If the form is inconvenient, some visitors will never submit it. If the form is not connected to a working process, submissions will start getting lost after they are sent. That is why choosing a form should not be based only on appearance. It should also be based on how well it helps your business work with incoming leads.
A good form does more than send a message. It helps turn visitor interest into a lead and then into a manageable sales process.
Why a website form matters
For a visitor, a form is a simple way to contact your company. For a business, it is an entry point into sales.
Through a form, a customer can:
- leave contact details;
- ask a question;
- request a consultation;
- submit an inquiry about a product or service.
Its real value appears only when a proper process starts after submission. Otherwise, it is just another channel where unprocessed inquiries begin to pile up.
Types of website forms
There are several common ways to place forms on a website.
An inline form is embedded directly in the page layout. It works well on landing pages and pages where visitors are expected to submit their information right away.
A click-to-open form appears after the visitor presses a button. This format is useful when you want to keep the page clean and avoid filling it with fields from the start.
A widget usually stays visible in the corner of the screen while the visitor browses the site. It works well when people decide to reach out only after reading more of the page.
Each option has its own use case. The right choice depends less on looks and more on how visitors behave on your site.
What to look at when choosing a form
Keep it simple for the visitor
The more difficult the form feels, the less likely people are to finish it.
In many cases, a short form is enough:
- name;
- phone number, email, or another contact method;
- short message.
Every extra field reduces the chance of submission. It is usually better to get the contact and start the conversation than to collect too much information too early.
Make sure it works well on mobile
A large share of visitors will open your site on a phone. If the form is uncomfortable on mobile, your business can lose leads before they are even submitted.
Check whether it is easy to:
- tap into fields;
- enter a phone number;
- read labels and text;
- submit the form without extra friction.

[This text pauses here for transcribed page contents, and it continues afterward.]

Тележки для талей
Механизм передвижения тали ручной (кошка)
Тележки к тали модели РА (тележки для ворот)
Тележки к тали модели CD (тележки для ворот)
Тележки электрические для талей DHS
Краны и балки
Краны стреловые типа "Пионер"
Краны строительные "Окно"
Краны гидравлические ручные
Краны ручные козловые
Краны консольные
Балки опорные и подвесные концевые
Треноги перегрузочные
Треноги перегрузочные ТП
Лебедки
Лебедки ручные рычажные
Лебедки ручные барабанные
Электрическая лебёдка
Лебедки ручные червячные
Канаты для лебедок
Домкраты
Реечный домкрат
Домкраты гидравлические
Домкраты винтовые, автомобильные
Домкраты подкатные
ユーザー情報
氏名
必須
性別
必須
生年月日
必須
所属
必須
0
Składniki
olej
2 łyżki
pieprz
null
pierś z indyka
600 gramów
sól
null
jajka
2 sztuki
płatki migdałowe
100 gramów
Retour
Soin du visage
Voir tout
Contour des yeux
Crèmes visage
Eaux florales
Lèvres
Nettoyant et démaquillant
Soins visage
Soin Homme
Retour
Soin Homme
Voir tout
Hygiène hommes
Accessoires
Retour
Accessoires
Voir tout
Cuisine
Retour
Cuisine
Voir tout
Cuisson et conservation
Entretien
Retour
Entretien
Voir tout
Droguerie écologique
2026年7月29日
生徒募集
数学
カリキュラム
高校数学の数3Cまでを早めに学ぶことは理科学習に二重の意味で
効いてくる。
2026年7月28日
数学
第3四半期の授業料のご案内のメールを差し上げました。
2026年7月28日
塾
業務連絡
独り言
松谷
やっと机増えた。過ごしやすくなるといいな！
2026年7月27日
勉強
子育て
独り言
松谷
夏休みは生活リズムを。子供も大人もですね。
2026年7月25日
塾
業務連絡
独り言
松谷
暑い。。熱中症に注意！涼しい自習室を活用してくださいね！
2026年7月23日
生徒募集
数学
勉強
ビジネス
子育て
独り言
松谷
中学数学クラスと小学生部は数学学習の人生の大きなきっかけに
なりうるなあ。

Use a clear call to action
The submit button matters more than it may seem. Its wording should be clear and match the visitor’s expectation.
For example:
- “Send request”
- “Get consultation”
- “Contact us”
Vague or weak wording tends to perform worse.
Protect the form from spam
If the form is open to everyone, unwanted submissions will eventually appear.
It helps to think about protection early:
- hidden fields for bots;
- limits on repeated submissions;
- checks for suspicious requests.
This is important not only for cleaner data, but also for protecting your team’s time.
Make sure it connects to CRM
This is one of the most important points.
If form data only goes to email, your team goes back to manual handling. If the submission goes straight into CRM, it becomes easier to assign responsibility, track progress, and avoid losing leads.
That is why the choice of a form should not be based only on interface. It should also be based on how well the form fits your sales process.
Common mistakes
When companies add forms to their websites, the same mistakes appear again and again.
Too many fields. The form starts to look like a questionnaire, and more visitors drop off before submitting.
No clarity after submission. The person sends the form but does not understand what will happen next.
A form exists, but no real process exists. Submissions arrive, but then they get scattered across inboxes, messengers, and personal notes.
The same form is used everywhere. Different pages often need different submission scenarios. One page may need a short lead form, another may need a consultation request, and another may work better with a widget.
How to set up a form so it supports sales
Form setup should start with the goal, not with design.
First, define:
- what action you want the visitor to take;
- which pages need the form;
- who will handle submissions;
- where the data should go after submission.
Only after that does it make sense to choose the display format, button text, and number of fields.
A solid basic setup usually includes:
- a short and clear form;
- a convenient opening scenario;
- a success message after submission;
- delivery of the submission into CRM;
- a clearly responsible person inside the team.
That alone is enough to make the form part of a working process instead of just another page element.
How this works in ZoriCRM
In ZoriCRM, forms and widgets help businesses do more than collect inquiries.
Website submissions go into the system, are recorded as leads, and can then be handled inside CRM. This makes it easier to see new inquiries, distribute them among managers, and avoid losing customers after they submit a form.
In this setup, the form is not a separate tool. It becomes part of the overall sales process.
See detailed instructions in the documentation:
- About Forms and Widgets - overview of forms and the widget in ZoriCRM
- Installing a Form - how to add a form to your website
- Widget Setup - how to configure the widget for display on your website
Conclusion
A website contact form is not just a way to collect a contact. It is the point where work with a future customer begins.
When choosing a form, it is worth looking at a few key things:
- how easy it is to fill out;
- how well it works on mobile;
- whether it is protected from spam;
- whether submissions go into CRM;
- whether it helps the team work with leads in practice.
When the form is chosen and set up well, it does more than collect inquiries - it helps turn them into sales.